Input files arguments:
-i FEATURE_MATRIX, --input_feature_matrix FEATURE_MATRIX
                        A cell by peak matrix . REQUIRED.
-s {hs,mm}, --species {hs,mm}
                        Species. "hs"(human) or "mm"(mouse). REQUIRED.

Output arguments:
-p PROJECT, --project PROJECT
                        Project name, which will be used to generate output files folder. DEFAULT: Random generate.

Preprocessing paramater arguments:
--min_cells MIN_CELLS
                        Minimal cell cutoff for features. Auto will take 0.05% of total cell number.DEFAULT: "auto".
--min_peaks MIN_PEAKS
                        Minimal peak cutoff for cells. Auto will take the mean-3*std of all feature number (if less than 500 is 500). DEFAULT: "auto".
--max_peaks MAX_PEAKS
                        Max peak cutoff for cells. This will help you to remove the doublet cells. Auto will take the mean+5*std of all feature
                        number.

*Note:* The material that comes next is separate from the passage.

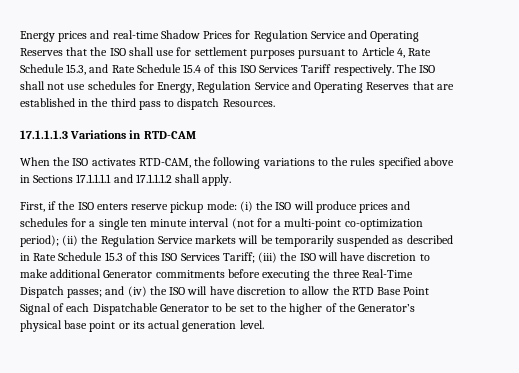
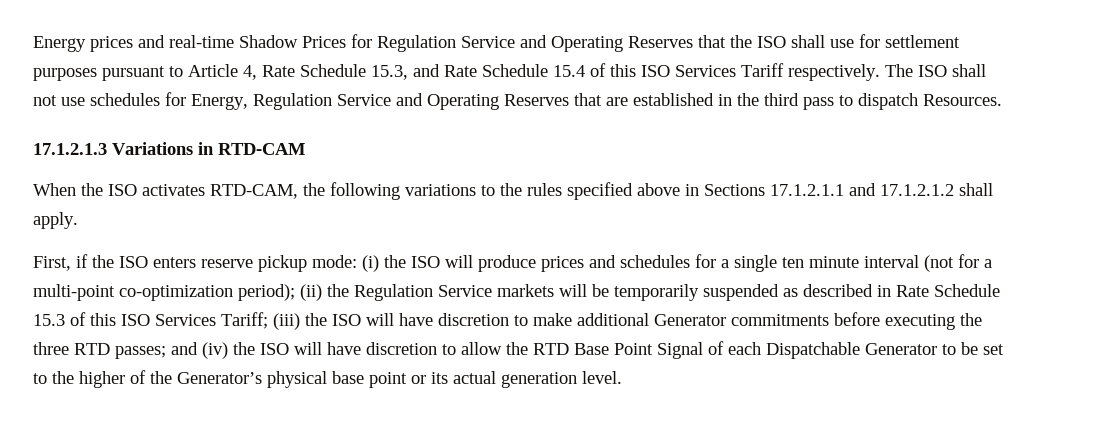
[20,130,68,139] 17.1.1.1.3 -> [33,143,107,155] 17.1.2.1.3
[76,174,172,183] 17.1.1.1.1 and 17.1.1.1.2 -> [770,183,954,196] 17.1.2.1.1 and 17.1.2.1.2
[361,269,413,278] [20,286,64,298] Real-Time Dispatch -> [74,343,110,355] RTD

DEFAULT: "auto".

Other options:
-t N_CORES, --thread N_CORES
                        Number of cores use to run SCRIP. DEFAULT: 16.
-m {max,mean}, --mode {max,mean}
                        Deduplicate strategy. DEFAULT: max.

scripro get_tf_target

For getting the target of specific TR, you can use scripro get_tf_target.

  • In this function, you can input the results of enrich_rna or enrich_multiome and a TF name and will output the target genes of the TF.

  • This function will output a csv containing the regulatory activity of tf downstream target genes within each metacell is generated.

scripro get_tf_target [-h] -i SCRIPRO_RESULT -t TF_NAME -p PROJECT

optional arguments:
-h, --help            Show this help message and exit

Input files arguments:
-i SCRIPRO_RESULT, --input_scripro_result SCRIPRO_RESULT
                        SCRIPro result pickle file. REQUIRED.
-t TF_NAME, --tf_name TF_NAME
                        TF name to calculate the target . REQUIRED.

Output arguments:
-p PROJECT, --project PROJECT
                        Project name, which will be used to generate output file.

-y, --yes             Whether ask for confirmation. DEFAULT: False.
--clean               Whether delete tmp files(including bed and search results) generated by SCRIP. DEFAULT: False.